### Okuma Metni
Halk dilinde ‘cahil cesareti ‘ olarak da bilinen Dunning Kruger Sendromu ismini araştırma yapan kişilerden almıştır. Bu sendrom üzerine araştırma yapan Dunning ve Kruger adlı araştırmacılar; elde ettikleri bulgular ve teoriler neticesinde 2000 yılında Nobel Ödülü kazanarak tarihe geçmişlerdir. Takdire şayan bir çalışma.. Teorileri özetle; “cehalet; gerçek bilginin aksine; bireyin kendine olan güvenini artırır” diyor.
Atalarımızdan gelen tespitlerin bilimsel çalışmayla açıklık getirilmesi sevindirici. Gündelik hayatta sıklıkla karşılaştığımız ve bir türlü anlam veremediğimiz kişileri anlatıyor bu sendrom. Çoğu zaman hiçbir şey bilmediğini düşündüğünüz ama çok yüksek mevkilere gelen kişilerle tanışmışsınızdır. Ya da “bilmiyorum” sözcüğü lugatında yer almayan arkadaşlarınız olmuştur. Hatta bu tip kişiler bilgi ve yeteneği üstün olan kişileri işe alacak konuma gelmişlerdir. Dunning Kruger Sendromu tam olarak bu tip insanların yükselişini açıklar.

### Verilen Kayıtlar
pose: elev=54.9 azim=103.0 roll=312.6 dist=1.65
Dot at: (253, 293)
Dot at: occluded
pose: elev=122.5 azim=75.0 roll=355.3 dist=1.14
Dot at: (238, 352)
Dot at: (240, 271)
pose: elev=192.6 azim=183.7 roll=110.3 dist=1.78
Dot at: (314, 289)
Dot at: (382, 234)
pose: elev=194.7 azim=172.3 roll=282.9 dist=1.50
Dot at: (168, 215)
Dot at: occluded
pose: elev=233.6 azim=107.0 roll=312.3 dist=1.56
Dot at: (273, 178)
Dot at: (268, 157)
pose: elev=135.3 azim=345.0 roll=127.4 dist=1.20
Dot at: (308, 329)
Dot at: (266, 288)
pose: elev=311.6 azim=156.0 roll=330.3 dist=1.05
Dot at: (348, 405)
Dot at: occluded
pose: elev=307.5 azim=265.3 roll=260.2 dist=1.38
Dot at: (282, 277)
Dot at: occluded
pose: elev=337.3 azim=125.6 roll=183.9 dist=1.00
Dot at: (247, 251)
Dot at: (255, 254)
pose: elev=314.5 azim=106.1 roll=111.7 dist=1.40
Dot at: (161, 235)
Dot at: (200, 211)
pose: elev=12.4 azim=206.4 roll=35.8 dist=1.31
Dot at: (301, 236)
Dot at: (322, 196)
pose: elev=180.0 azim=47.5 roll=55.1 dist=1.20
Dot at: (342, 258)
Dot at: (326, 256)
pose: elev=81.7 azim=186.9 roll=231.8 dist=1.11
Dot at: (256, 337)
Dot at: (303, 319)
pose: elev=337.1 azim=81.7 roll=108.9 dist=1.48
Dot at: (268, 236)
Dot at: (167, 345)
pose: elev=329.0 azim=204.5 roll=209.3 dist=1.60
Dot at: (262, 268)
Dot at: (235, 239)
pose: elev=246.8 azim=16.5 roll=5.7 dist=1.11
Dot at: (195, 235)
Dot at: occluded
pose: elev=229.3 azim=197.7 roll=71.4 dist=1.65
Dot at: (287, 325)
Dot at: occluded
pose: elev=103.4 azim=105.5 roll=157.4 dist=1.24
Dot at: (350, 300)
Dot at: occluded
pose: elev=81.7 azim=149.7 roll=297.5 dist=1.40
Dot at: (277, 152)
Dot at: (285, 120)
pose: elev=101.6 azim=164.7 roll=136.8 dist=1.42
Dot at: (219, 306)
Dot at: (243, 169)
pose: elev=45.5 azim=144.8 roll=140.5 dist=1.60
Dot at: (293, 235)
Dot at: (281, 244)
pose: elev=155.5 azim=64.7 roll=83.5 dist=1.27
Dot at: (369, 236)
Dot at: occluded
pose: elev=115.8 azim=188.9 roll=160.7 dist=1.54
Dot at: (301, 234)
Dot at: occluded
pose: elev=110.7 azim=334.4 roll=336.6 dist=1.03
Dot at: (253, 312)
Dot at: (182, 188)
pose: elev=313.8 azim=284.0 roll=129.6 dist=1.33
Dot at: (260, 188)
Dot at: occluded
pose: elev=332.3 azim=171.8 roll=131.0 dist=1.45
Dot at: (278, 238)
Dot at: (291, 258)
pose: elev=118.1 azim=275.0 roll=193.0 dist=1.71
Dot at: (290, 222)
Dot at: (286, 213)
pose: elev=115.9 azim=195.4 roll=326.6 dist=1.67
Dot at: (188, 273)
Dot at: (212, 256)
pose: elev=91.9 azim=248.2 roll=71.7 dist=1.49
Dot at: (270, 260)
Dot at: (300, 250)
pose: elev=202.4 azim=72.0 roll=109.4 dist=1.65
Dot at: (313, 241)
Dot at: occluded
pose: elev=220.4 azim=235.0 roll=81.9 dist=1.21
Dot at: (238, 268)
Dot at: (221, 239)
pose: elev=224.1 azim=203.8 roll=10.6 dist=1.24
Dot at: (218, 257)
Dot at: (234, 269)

### Yapılacak Görevler
a – Okuma metninde tırnak işareti içinde geçen ifadelerin hepsini sıralayın.
b – Dunning Kruger Sendromu üzerine yazılmış metni son cümlesinden itibaren sürdürün.

### Yanıtlar
a –
- cahil cesareti
- cehalet; gerçek bilginin aksine; bireyin kendine olan güvenini artırır
- bilmiyorum

b –
Bilgili kişilerin kendini belli edememesi; bu durumu daha belirgin hale getiriyor aslında. Çünkü çok bilgiye sahip olsalar da bunu dile getiremeyen ve alçak gönüllük yapan birçok insan var. Bu bireyler kendini değerlendirme becerisinden yoksun olabiliyorlar. Kişinin kendi bilgisini değerlendirememesi; daha geri planda kalmasına ve hak ettikleri yerde olmamasına sebep oluyor. Bu nedenle de bilgisi olmadığı halde kendini öven; her işte kendini ön plana atan; mesleki açıdan yeterli olduğunu düşünen kişiler eksikliklerini; bu metotlar ile artıya dönüştürüyor ve başarılı pozisyonlara gelebiliyorlar.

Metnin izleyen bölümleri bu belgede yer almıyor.